Solinger Bergische Morgenpost/Remscheid
5000 Anrufer hatten Redebedarf
Die Telefonseelsorge bekommt durch Corona besonders viele Anrufe von einsamen Menschen. Im Sommer geht eine neue Ausbildung los.
Die Corona-Pandemie hat sie noch verstärkt: die Einsamkeit von Menschen, die keine engen Familienangehörigen und Freunde haben. „Verdammt viele sind allein“, sagt Hans Frantzen, langjähriges Vorstandsmitglied der Telefonseelsorge Solingen. „Und jetzt ist das doppelt schlimm.“
Bundesweit habe es bei der Telefonseelsorge 2020 rund fünf Prozent mehr Anrufe gegeben als im Vorjahr. Verstärkung kann deshalb auch das Solinger Team gut gebrauchen. Gerade sind neun neue Seelsorger mit einem ökumenischen Gottesdienst von der evangelischen Superintendentin Dr. Ilka Werner und dem leitenden katholischen Pfarrer Meinrad Funke in ihren Dienst eingeführt worden.
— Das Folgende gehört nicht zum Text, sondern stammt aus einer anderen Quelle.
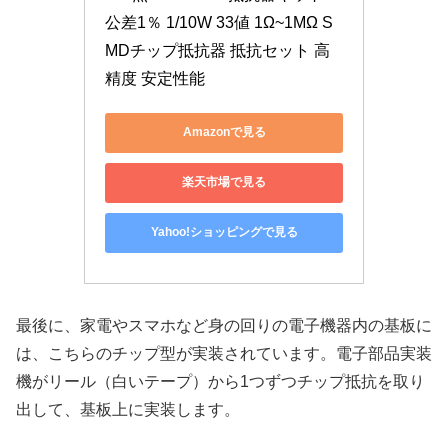
公差1％ 1/10W 33値 1Ω~1MΩ S
MDチップ抵抗器 抵抗セット 高
精度 安定性能
Amazonで見る
楽天市場で見る
Yahoo!ショッピングで見る
最後に、家電やスマホなど身の回りの電子機器内の基板に
は、こちらのチップ型が実装されています。電子部品実装
機がリール（白いテープ）から1つずつチップ抵抗を取り
出して、基板上に実装します。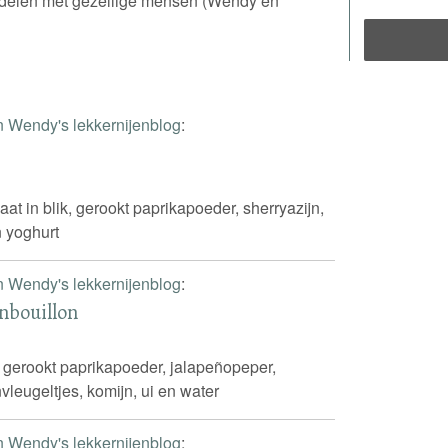
n delen met gezellige mensen (Wendy en
n Wendy's lekkernijenblog
:
aat in blik, gerookt paprikapoeder, sherryazijn,
n yoghurt
n Wendy's lekkernijenblog
:
nbouillon
 gerookt paprikapoeder, jalapeñopeper,
vleugeltjes, komijn, ui en water
n Wendy's lekkernijenblog
: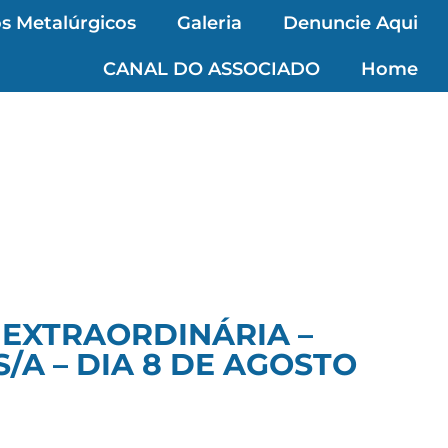
s Metalúrgicos
Galeria
Denuncie Aqui
CANAL DO ASSOCIADO
Home
 EXTRAORDINÁRIA –
A – DIA 8 DE AGOSTO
41 ehrenamtliche Mitarbeiter teilen sich nun die Dienste der Solinger Telefonseelsorge. Neue 1. Vorsitzende ist Anette Berkholz, ihre Stellvertreterin Karin Hakenberg. Der langjährige Vorsitzende Hans Frantzen trat auf eigenen Wunsch nicht mehr an. Dennoch werde er weiter für die Telefonseelsorge arbeiten, versichert der 81-Jährige. Drei Dienste im Monat zwei tagsüber, einer nachts übernehmen die Mitglieder, die alle eine einjährige Ausbildung durchlaufen haben. Die ehrenamtlichen Seelsorger sitzen dabei in der Dienstwohnung der Telefonseelsorge am Telefon.
In den vergangenen Monaten habe Corona in fast jedem Gespräch eine Rolle gespielt, berichtet Frantzen. Dabei gehe es vor allem um die Einsamkeit. Finanzielle Probleme seien oft nur am Rande
Thema, ebenso wie die Angst vor Ansteckung oder eine Corona-Infektion. „Wer allein ist und und selten rausgeht, kann sich auch kaum mit dem Coronavirus anstecken.“Und wer schon vor der Pandemie einsam gewesen sei, empfinde das jetzt erst recht. „Im Moment kann ich noch nicht einmal raten, ins Restaurant, ins Café oder zu Veranstaltungen der Kirchengemeinden zu gehen. Es hat ja alles zu.“
Wichtiger denn je sei deshalb, für die Anrufer da zu sein und ein Ohr zu haben für Ängste und Sorgen. „Sie freuen sich, dass sie überhaupt jemanden haben, mit dem sie sprechen können“, berichtet Frantzen. „Manche reden eine halbe Stunde
am Stück. Und wir lassen sie reden, das erleichtert.“Ratschläge gebe er nur dann, wenn er direkt danach gefragt werde. „Wir sind keine Ärzte oder Psychologen. Es geht in erster Linie ums Zuhören.“
Meist seien es Frauen, die zum Hörer griffen. „Und nicht wenige
sind Stammkunden. Es ist mir auch schon passiert, dass ich Anrufer hatte, mit denen ich schon zuvor einmal gesprochen hatte.“
Wer die Rufnummer der Solinger Telefonseelsorge wählt, landet nicht immer bei den Helfern in der Klingenstadt. „Wir sind mit Wuppertal,
Düsseldorf und Neuss zusammengeschaltet. Wenn bei uns besetzt ist, wird der Anruf automatisch weitergeleitet“, erläutert er.
Rund 5000 Anrufe habe das Solinger Team 2020 entgegengenommen. Durch neue Mitglieder können es künftig noch mehr sein. Weitere ehrenamtliche Helfer würden gesucht. „Im August oder September soll eine neue Ausbildung starten.“Bewerbungen seien noch möglich. Ebenso willkommen sind Spenden, über die sich die als Verein organisierte Telefonseelsorge finanziert. Für die Anrufer ist das Angebot, das täglich 24 Stunden an sieben Tagen in der Woche bereitsteht, kostenlos.